Drones can be equipped with electrochemical fatigue crack sensor systems, which can detect cracks in the field as small as 0.01 inches in an actual structure.

“Once a drone detects something, it can send the message or the results back to the computer, and it will make the whole performance and user experience much better,” said Winnie Chu, Business Group Lead, Cloud and Enterprise at Microsoft Hong Kong.

There are 612,677 bridges in the U.S. and the annual Federal Highway Administration 2018 bridge deficiency report found that more than 54,000 of them — roughly 9% of all bridges — have at least one key element that is in poor or worse condition. Drone technology is making it much easier to inspect, plan, and improve everything from the structural integrity of a bridge to its visual appearance.

“An important component of mobility is being able to understand whether or not the transportation system you’re looking at can effectively move goods and people based on the condition of the infrastructure,” said Colin Brooks, research scientist at Michigan Tech Research Institute (MTRI). “We can do things from the air, from vehicles… and underwater. It all depends on what the phenomenon is that you’re trying to understand.”

[Extracted records]
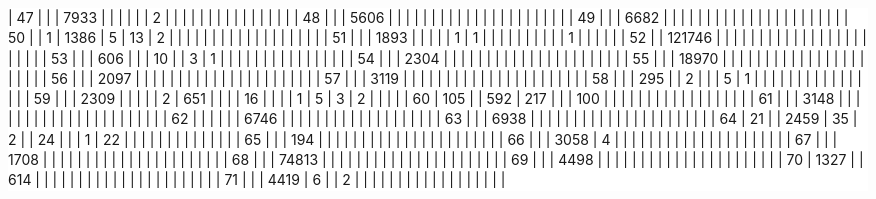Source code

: |    47 |         |         |    7933 |         |         |         |         |         |       2 |         |         |         |         |         |         |         |         |         |         |         |         |         |         |
|    48 |         |         |    5606 |         |         |         |         |         |         |         |         |         |         |         |         |         |         |         |         |         |         |         |         |
|    49 |         |         |    6682 |         |         |         |         |         |         |         |         |         |         |         |         |         |         |         |         |         |         |         |         |
|    50 |         |       1 |    1386 |       5 |      13 |       2 |         |         |         |         |         |         |         |         |         |         |         |         |         |         |         |         |         |
|    51 |         |         |    1893 |         |         |         |         |       1 |       1 |         |         |         |         |         |         |         |         |         |       1 |         |         |         |         |
|    52 |         |  121746 |         |         |         |         |         |         |         |         |         |         |         |         |         |         |         |         |         |         |         |         |         |
|    53 |         |         |     606 |         |         |      10 |         |       3 |       1 |         |         |         |         |         |         |         |         |         |         |         |         |         |         |
|    54 |         |         |    2304 |         |         |         |         |         |         |         |         |         |         |         |         |         |         |         |         |         |         |         |         |
|    55 |         |         |   18970 |         |         |         |         |         |         |         |         |         |         |         |         |         |         |         |         |         |         |         |         |
|    56 |         |         |    2097 |         |         |         |         |         |         |         |         |         |         |         |         |         |         |         |         |         |         |         |         |
|    57 |         |         |    3119 |         |         |         |         |         |         |         |         |         |         |         |         |         |         |         |         |         |         |         |         |
|    58 |         |         |     295 |         |       2 |         |         |       5 |       1 |         |         |         |         |         |         |         |         |         |         |         |         |         |         |
|    59 |         |         |    2309 |         |         |         |         |       2 |     651 |         |         |         |      16 |         |         |         |       1 |       5 |       3 |       2 |         |         |         |
|    60 |     105 |         |     592 |     217 |         |         |     100 |         |         |         |         |         |         |         |         |         |         |         |         |         |         |         |         |
|    61 |         |         |    3148 |         |         |         |         |         |         |         |         |         |         |         |         |         |         |         |         |         |         |         |         |
|    62 |         |         |         |         |         |    6746 |         |         |         |         |         |         |         |         |         |         |         |         |         |         |         |         |         |
|    63 |         |         |    6938 |         |         |         |         |         |         |         |         |         |         |         |         |         |         |         |         |         |         |         |         |
|    64 |      21 |         |    2459 |      35 |       2 |         |      24 |         |         |       1 |      22 |         |         |         |         |         |         |         |         |         |         |         |         |
|    65 |         |         |     194 |         |         |         |         |         |         |         |         |         |         |         |         |         |         |         |         |         |         |         |         |
|    66 |         |         |    3058 |       4 |         |         |         |         |         |         |         |         |         |         |         |         |         |         |         |         |         |         |         |
|    67 |         |         |    1708 |         |         |         |         |         |         |         |         |         |         |         |         |         |         |         |         |         |         |         |         |
|    68 |         |         |   74813 |         |         |         |         |         |         |         |         |         |         |         |         |         |         |         |         |         |         |         |         |
|    69 |         |         |    4498 |         |         |         |         |         |         |         |         |         |         |         |         |         |         |         |         |         |         |         |         |
|    70 |    1327 |         |     614 |         |         |         |         |         |         |         |         |         |         |         |         |         |         |         |         |         |         |         |         |
|    71 |         |         |    4419 |       6 |         |       2 |         |         |         |         |         |         |         |         |         |         |         |         |         |         |         |         |         |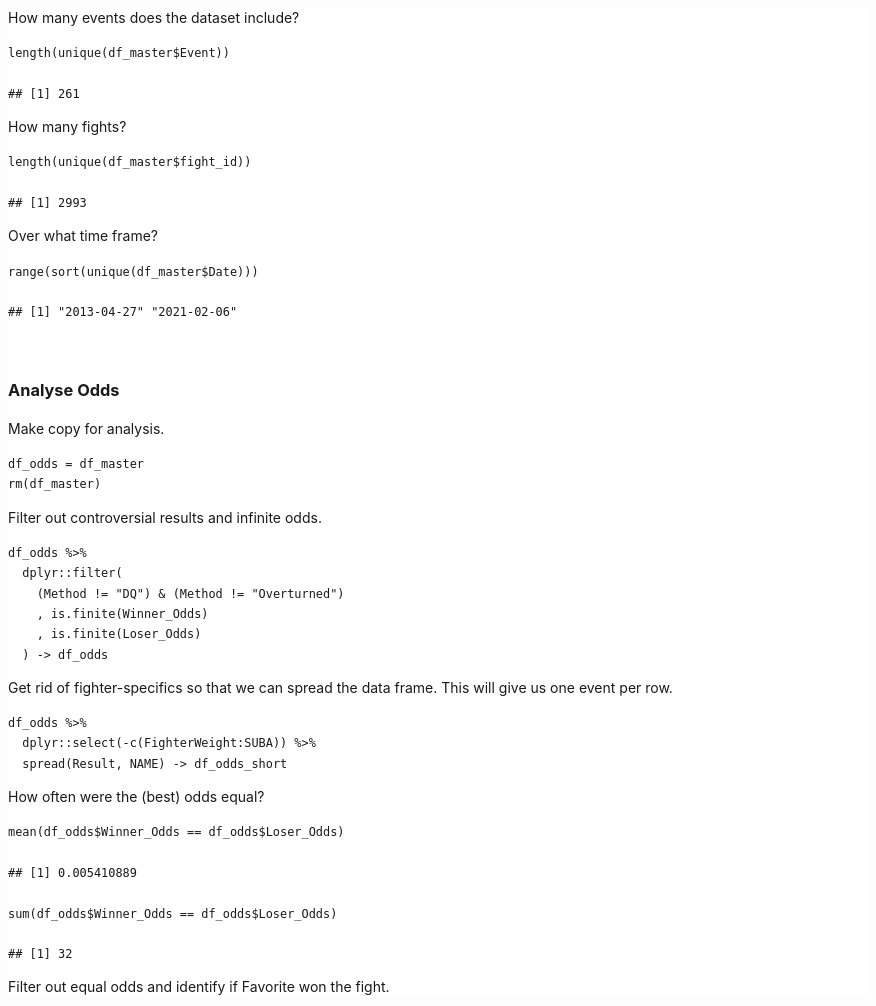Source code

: How many events does the dataset include?

    length(unique(df_master$Event))

    ## [1] 261

How many fights?

    length(unique(df_master$fight_id))

    ## [1] 2993

Over what time frame?

    range(sort(unique(df_master$Date)))

    ## [1] "2013-04-27" "2021-02-06"

<br>

### Analyse Odds

Make copy for analysis.

    df_odds = df_master
    rm(df_master)

Filter out controversial results and infinite odds.

    df_odds %>%
      dplyr::filter(
        (Method != "DQ") & (Method != "Overturned")
        , is.finite(Winner_Odds)
        , is.finite(Loser_Odds)
      ) -> df_odds

Get rid of fighter-specifics so that we can spread the data frame. This
will give us one event per row.

    df_odds %>%
      dplyr::select(-c(FighterWeight:SUBA)) %>%
      spread(Result, NAME) -> df_odds_short

How often were the (best) odds equal?

    mean(df_odds$Winner_Odds == df_odds$Loser_Odds)

    ## [1] 0.005410889

    sum(df_odds$Winner_Odds == df_odds$Loser_Odds)

    ## [1] 32

Filter out equal odds and identify if Favorite won the fight.
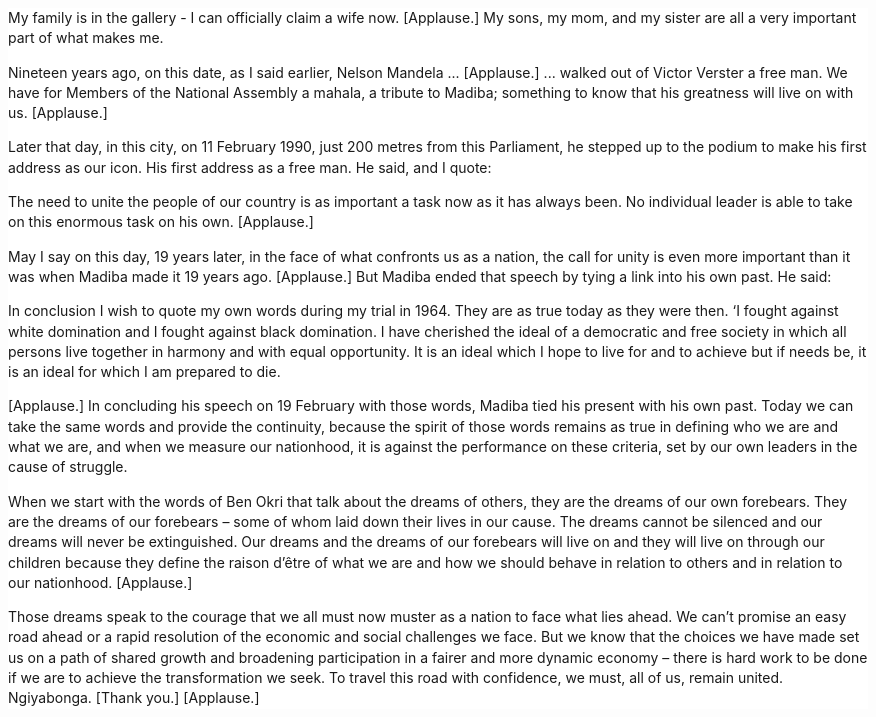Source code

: My family is in the gallery - I can officially claim a wife now.
[Applause.] My sons, my mom, and my sister are all a very important part of
what makes me.

Nineteen years ago, on this date, as I said earlier, Nelson Mandela ...
[Applause.] ... walked out of Victor Verster a free man. We have for
Members of the National Assembly a mahala, a tribute to Madiba; something
to know that his greatness will live on with us. [Applause.]

Later that day, in this city, on 11 February 1990, just 200 metres from
this Parliament, he stepped up to the podium to make his first address as
our icon. His first address as a free man. He said, and I quote:

   The need to unite the people of our country is as important a task now as
   it has always been. No individual leader is able to take on this enormous
   task on his own.
[Applause.]

May I say on this day, 19 years later, in the face of what confronts us as
a nation, the call for unity is even more important than it was when Madiba
made it 19 years ago. [Applause.] But Madiba ended that speech by tying a
link into his own past. He said:

   In conclusion I wish to quote my own words during my trial in 1964. They
   are as true today as they were then. ‘I fought against white domination
   and I fought against black domination. I have cherished the ideal of a
   democratic and free society in which all persons live together in harmony
   and with equal opportunity. It is an ideal which I hope to live for and
   to achieve but if needs be, it is an ideal for which I am prepared to
   die.

[Applause.] In concluding his speech on 19 February with those words,
Madiba tied his present with his own past. Today we can take the same words
and provide the continuity, because the spirit of those words remains as
true in defining who we are and what we are, and when we measure our
nationhood, it is against the performance on these criteria, set by our own
leaders in the cause of struggle.

When we start with the words of Ben Okri that talk about the dreams of
others, they are the dreams of our own forebears. They are the dreams of
our forebears – some of whom laid down their lives in our cause. The dreams
cannot be silenced and our dreams will never be extinguished. Our dreams
and the dreams of our forebears will live on and they will live on through
our children because they define the raison d’être of what we are and how
we should behave in relation to others and in relation to our nationhood.
[Applause.]

Those dreams speak to the courage that we all must now muster as a nation
to face what lies ahead. We can’t promise an easy road ahead or a rapid
resolution of the economic and social challenges we face. But we know that
the choices we have made set us on a path of shared growth and broadening
participation in a fairer and more dynamic economy – there is hard work to
be done if we are to achieve the transformation we seek. To travel this
road with confidence, we must, all of us, remain united. Ngiyabonga. [Thank
you.] [Applause.]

Request A -> Translate this sentence from the text on drone bridge inspection into Spanish: "Drones can be equipped with electrochemical fatigue crack sensor systems, which can detect cracks in the field as small as 0.01 inches in an actual structure."
Request B -> According to the text on drone bridge inspection, how many bridges are there in the U.S.?
Request C -> From the text on drone bridge inspection, extract everything from "Drones can be" down to "its visual appearance.".
The records were obtained from a separate source.

Exercise output A -> Los drones pueden equiparse con sistemas de sensores electroquímicos de grietas por fatiga, capaces de detectar en campo grietas de apenas 0,01 pulgadas en una estructura real.

Exercise output B -> There are 612,677 bridges in the U.S.

Exercise output C ->
Drones can be equipped with electrochemical fatigue crack sensor systems, which can detect cracks in the field as small as 0.01 inches in an actual structure.

“Once a drone detects something, it can send the message or the results back to the computer, and it will make the whole performance and user experience much better,” said Winnie Chu, Business Group Lead, Cloud and Enterprise at Microsoft Hong Kong.

There are 612,677 bridges in the U.S. and the annual Federal Highway Administration 2018 bridge deficiency report found that more than 54,000 of them — roughly 9% of all bridges — have at least one key element that is in poor or worse condition. Drone technology is making it much easier to inspect, plan, and improve everything from the structural integrity of a bridge to its visual appearance.